--- WHAT TO DO ---
Find the word "parameter" below. Copy each line that has it.

--- Circuit design text data ---
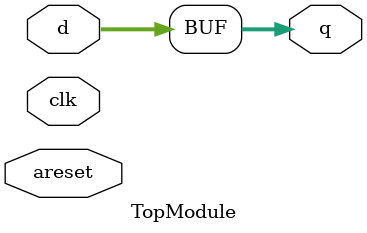
<source format=sv>

module TopModule (
  input clk, // Positive edge triggered clock signal
  input [7:0] d, // Data to be written into the DFFs
  input areset, // Active high asynchronous reset signal
  output reg [7:0] q // Output of all 8 DFFs
);

reg [7:0] q; // Outputs of all 8 DFFs

// Creating 8-bit D flip-flop module with active high asynchronous reset
assign q = {d[7], d[6], d[5], d[4], d[3], d[2], d[1], d[0]};

endmodule // TopModule

// VERILOG-EVAL: abnormal backticks count
// VERILOG-EVAL: errant inclusion of module definition

</source>
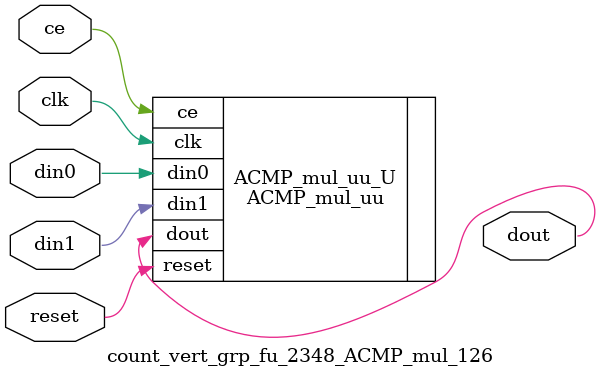
<source format=v>

`timescale 1 ns / 1 ps
module count_vert_grp_fu_2348_ACMP_mul_126(
    clk,
    reset,
    ce,
    din0,
    din1,
    dout);

parameter ID = 32'd1;
parameter NUM_STAGE = 32'd1;
parameter din0_WIDTH = 32'd1;
parameter din1_WIDTH = 32'd1;
parameter dout_WIDTH = 32'd1;
input clk;
input reset;
input ce;
input[din0_WIDTH - 1:0] din0;
input[din1_WIDTH - 1:0] din1;
output[dout_WIDTH - 1:0] dout;



ACMP_mul_uu #(
.ID( ID ),
.NUM_STAGE( 3 ),
.din0_WIDTH( din0_WIDTH ),
.din1_WIDTH( din1_WIDTH ),
.dout_WIDTH( dout_WIDTH ))
ACMP_mul_uu_U(
    .clk( clk ),
    .reset( reset ),
    .ce( ce ),
    .din0( din0 ),
    .din1( din1 ),
    .dout( dout ));

endmodule

</source>
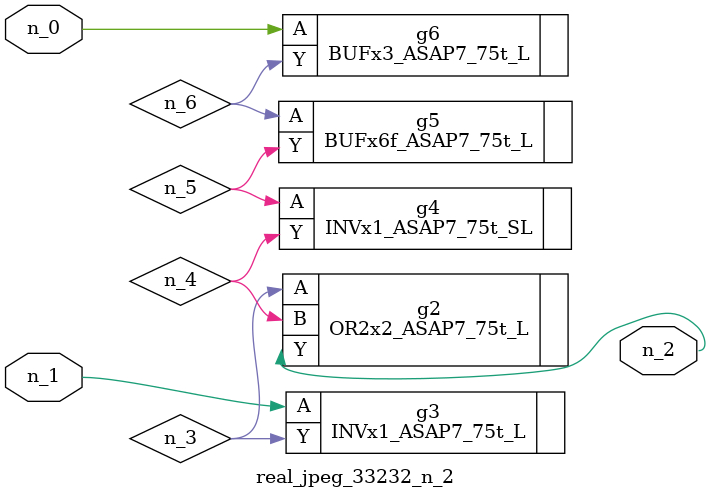
<source format=v>
module real_jpeg_33232_n_2 (n_1, n_0, n_2);

input n_1;
input n_0;

output n_2;

wire n_5;
wire n_4;
wire n_6;
wire n_3;

BUFx3_ASAP7_75t_L g6 ( 
.A(n_0),
.Y(n_6)
);

INVx1_ASAP7_75t_L g3 ( 
.A(n_1),
.Y(n_3)
);

OR2x2_ASAP7_75t_L g2 ( 
.A(n_3),
.B(n_4),
.Y(n_2)
);

INVx1_ASAP7_75t_SL g4 ( 
.A(n_5),
.Y(n_4)
);

BUFx6f_ASAP7_75t_L g5 ( 
.A(n_6),
.Y(n_5)
);


endmodule
</source>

--- EXPECTED ANSWER ---
parameter ID = 32'd1;
parameter NUM_STAGE = 32'd1;
parameter din0_WIDTH = 32'd1;
parameter din1_WIDTH = 32'd1;
parameter dout_WIDTH = 32'd1;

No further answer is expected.